Die EU-Kommission hat Mitgliedstaaten neue Strafverfahren wegen Verstößen gegen gemeinsame Asylregeln angedroht. Nach Angaben einer Sprecherin wies EU-Kommissionschef Jean-Claude Juncker seine Behörde an, entsprechende Briefe zu verschicken. Es gehe unter anderem um die Einhaltung der Richtlinien zu Aufnahmebedingungen und Fingerabdrücken.
Diese legen zum Beispiel fest, dass Asylsuchende Unterkunft und Verpflegung bekommen und erkennungsdienstlich erfasst werden. Letzteres soll es ermöglichen, dass die sogenannte Dublin-Verordnung umgesetzt werden kann. Sie regelt, dass derjenige Mitgliedstaat, in dem ein Asylbewerber erstmals europäischen Boden betritt, für das Asylverfahren verantwortlich ist.
An wen die Briefe geschickt wurden, wollte die Sprecherin nicht sagen. Sie betonte allerdings, dass auch Staaten betroffen seien, gegen die in Bezug auf Asylregeln bislang keine sogenannten Vertragsverletzungsverfahren liefen. Das ist zum Beispiel Österreich. Dort mussten Asylsuchende zuletzt zeitweise unter freiem Himmel schlafen, weil keine Unterkünfte zur Verfügung gestellt wurden.
"Ziel ist es nicht, Staaten vor Gericht zu bringen, sondern wir wollen, dass die Regeln vor Ort eingehalten werden", erklärte die Sprecherin. Die Briefe seien eine Art "letzte Warnung" vor der Eröffnung neuer Vertragsverletzungsverfahren. Nach Angaben aus EU-Kreisen wurde eine zweistellige Zahl von Schreiben verschickt.

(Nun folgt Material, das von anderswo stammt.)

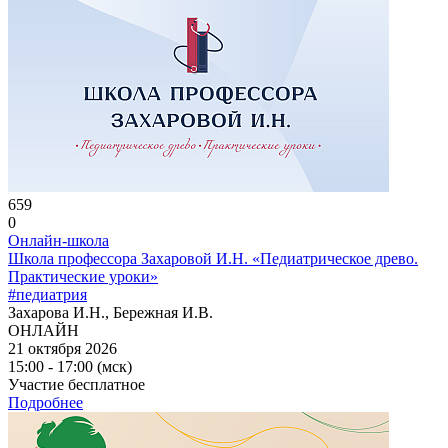
659
0
Онлайн-школа
Школа профессора Захаровой И.Н. «Педиатрическое древо.
Практические уроки»
#педиатрия
Захарова И.Н., Бережная И.В.
ОНЛАЙН
21 октября 2026
15:00 - 17:00 (мск)
Участие бесплатное
Подробнее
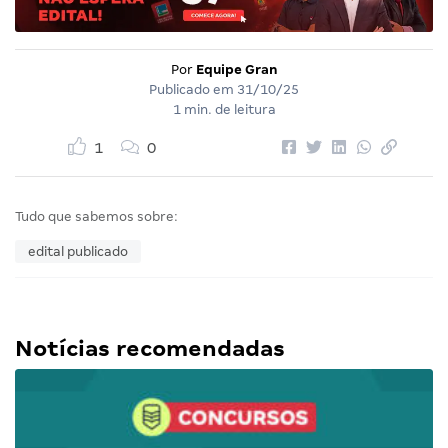
Por
Equipe Gran
Publicado em
31/10/25
1 min. de leitura
1
0
Tudo que sabemos sobre:
edital publicado
Notícias recomendadas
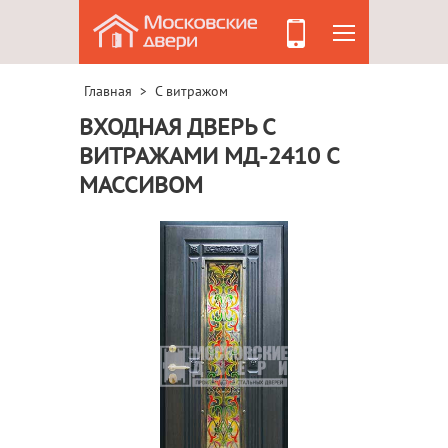
Главная
С витражом
>
ВХОДНАЯ ДВЕРЬ С
ВИТРАЖАМИ МД-2410 С
МАССИВОМ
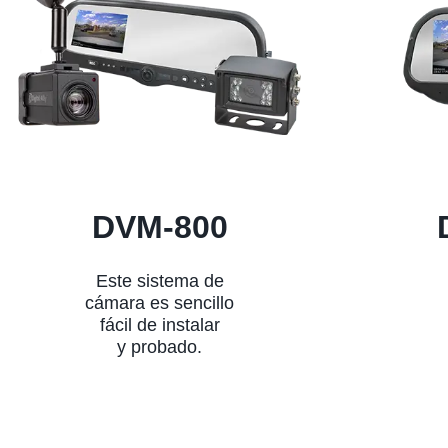
DVM-800
Este sistema de
cámara es sencillo
fácil de instalar
y probado.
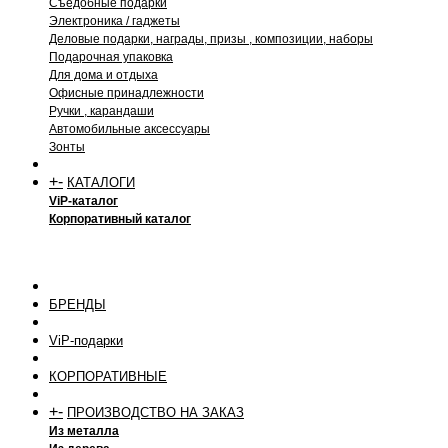
Съедобные подарки
Электроника / гаджеты
Деловые подарки, награды, призы , композиции, наборы
Подарочная упаковка
Для дома и отдыха
Офисные принадлежности
Ручки , карандаши
Автомобильные аксессуары
Зонты
+
-
КАТАЛОГИ
ViP-каталог
Корпоративный каталог
БРЕНДЫ
ViP-подарки
КОРПОРАТИВНЫЕ
+
-
ПРОИЗВОДСТВО НА ЗАКАЗ
Из металла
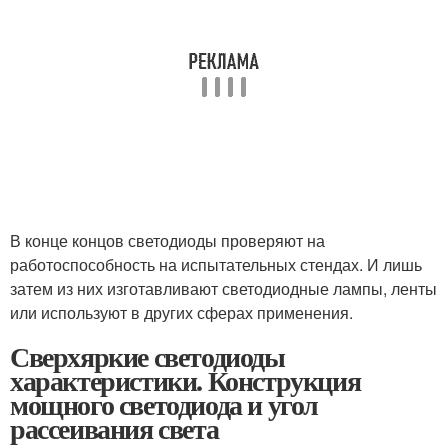
В конце концов светодиоды проверяют на
работоспособность на испытательных стендах. И лишь
затем из них изготавливают светодиодные лампы, ленты
или используют в других сферах применения.
Сверхяркие светодиоды
характеристики. Конструкция
мощного светодиода и угол
рассеивания света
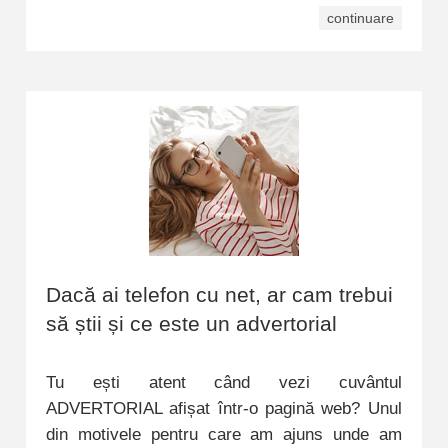
continuare
Dacă ai telefon cu net, ar cam trebui
să știi și ce este un advertorial
Tu ești atent când vezi cuvântul
ADVERTORIAL afișat într-o pagină web? Unul
din motivele pentru care am ajuns unde am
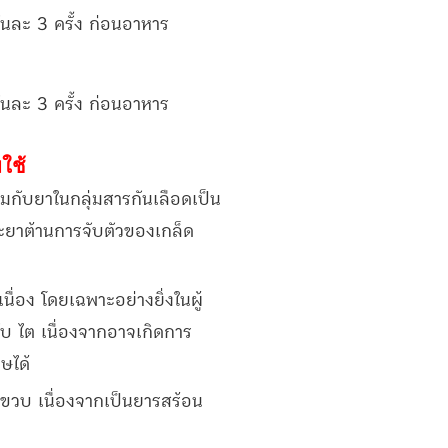
ันละ 3 ครั้ง ก่อนอาหาร
ันละ 3 ครั้ง ก่อนอาหาร
ใช้
มกับยาในกลุ่มสารกันเลือดเป็น
ะยาต้านการจับตัวของเกล็ด
นื่อง โดยเฉพาะอย่างยิ่งในผู้
ับ ไต เนื่องจากอาจเกิดการ
ษได้
1 ขวบ เนื่องจากเป็นยารสร้อน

Bereits jetzt betroffen von einem Vertragsverletzungsverfahren ist Ungarn, das zuletzt Schlagzeilen machte, weil es eine große Zahl von Asylsuchenden unregistriert in Richtung Westeuropa ausreisen ließ. EU-Kommissionschef Juncker will an diesem Donnerstag in Brüssel mit dem ungarischen Ministerpräsident Viktor Orban über die Flüchtlingskrise beraten. Die deutsche Bundeskanzlerin Angela Merkel und der französische Staatspräsident François Hollande hatten in der vergangenen Woche gefordert, "die vollständige Umsetzung" des europäischen Asylrechts zu gewährleisten.